[Libre-soc-isa] [Bug 697] SVP64 Reduce Modes

bugzilla-daemon at libre-soc.org bugzilla-daemon at libre-soc.org
Wed Mar 23 18:10:46 GMT 2022


https://bugs.libre-soc.org/show_bug.cgi?id=697

--- Comment #23 from Jacob Lifshay <programmerjake at gmail.com> ---
(In reply to Luke Kenneth Casson Leighton from comment #22)
> (In reply to Jacob Lifshay from comment #21)
> > imho moving is absolutely necessary if you want to have tree-reductions run
> > quickly without needing a full-crossbar somewhere on the ALU output -> other
> > ALU input path.
> 
> not the ISA-design-level's problem and therefore invalid.
> 
> > here, i define running quickly to mean not needing to delay extra clock
> > cycles because you're running register values through a separate
> > slow-but-general lane-crossing mechanism.
> 
> this is an architectural designers decision that should in absolutely
> no way cause us with "ISA Design Hats" on to base our decisions on.
> 
> > basically, a tree-reduction only needs to move data in a few set inter-lane
> > paths, but if you skip moving, then you need to be able to read from any
> > high-index element when combining with lower index elements.
> 
> you are conflating architectural internals with the responsibility of ISA
> designers.
> 
> the architectural designer may choose to spot the patterns of ADDs (or
> whatever)
> and insert the prerequisite MVs as micro-ops *at their discretion*
> 
> a FSM architecture (TestIssuer) has no problems of any kind
> 
> another architectural designer may have 12R8W register files
> and therefore have no lanes of any kind.
> 
> another designer may have cyclic shift buffers which substitute for
> full crossbars.
> 
> etc etc etc etc.
> 
> none of these architectural decisions have anything *at all* to do with
> ISA-level design except inasmuch that they all have to be considered
> (and to some extent "implementation advice hints" given)
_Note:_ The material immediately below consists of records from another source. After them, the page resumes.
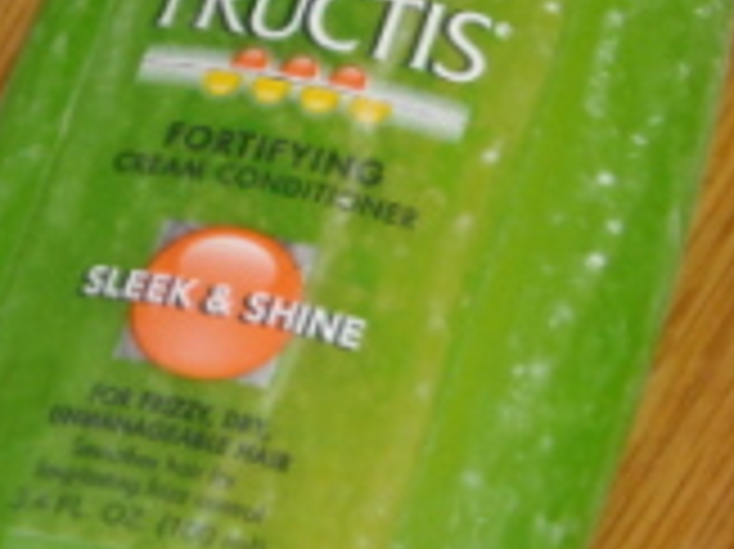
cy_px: 236
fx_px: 5869
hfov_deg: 7.2
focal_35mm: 277
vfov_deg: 5.4
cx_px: 405
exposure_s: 1/125
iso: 200
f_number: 4.7
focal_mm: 17.1
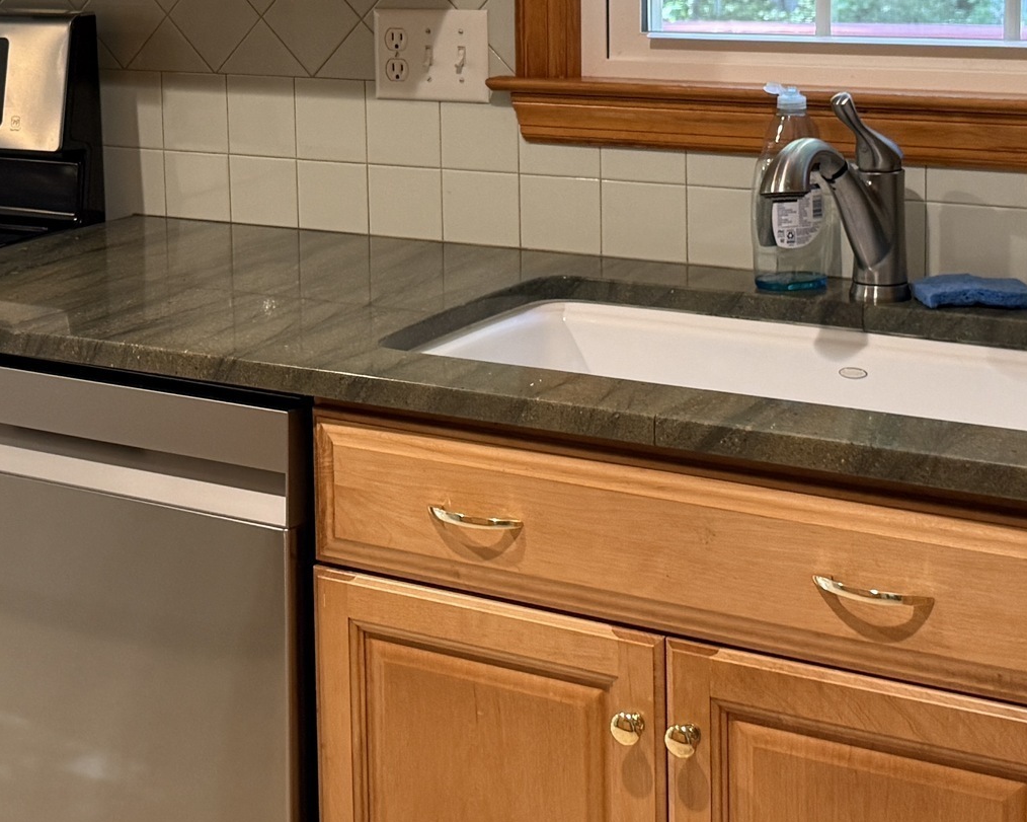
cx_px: 274
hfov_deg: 26.5
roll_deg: +1.2
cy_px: 146
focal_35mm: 71
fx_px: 2158
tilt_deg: -6.9
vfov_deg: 21.3
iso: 200
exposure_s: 1/60
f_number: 1.78
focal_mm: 6.76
well, your argument for *not* having moves is based off of mostly the same
things iirc:
having alus also be able to do moves is *also* only a microarchitectural
decision.

> 
> second, bear in mind, that the schedule of ops is entirely deterministic
> based on having read the predicate mask.  ops may be issued (scheduled)
> and analysed long before actual execution takes place.

that's true, it applies to the case with moves too, so isn't a good argument to
choose either moves or no-moves.

> 
> no MVs.

having moves allows a much simpler algorithm imho, as well as having a
consistent place where the reduction result goes (element 0, rather than
whatever random spot the remap algorithm happens to leave it).

I can work out the HDL details if you like. Would creating a fsm that creates
the tree-reduction ops be sufficient for now?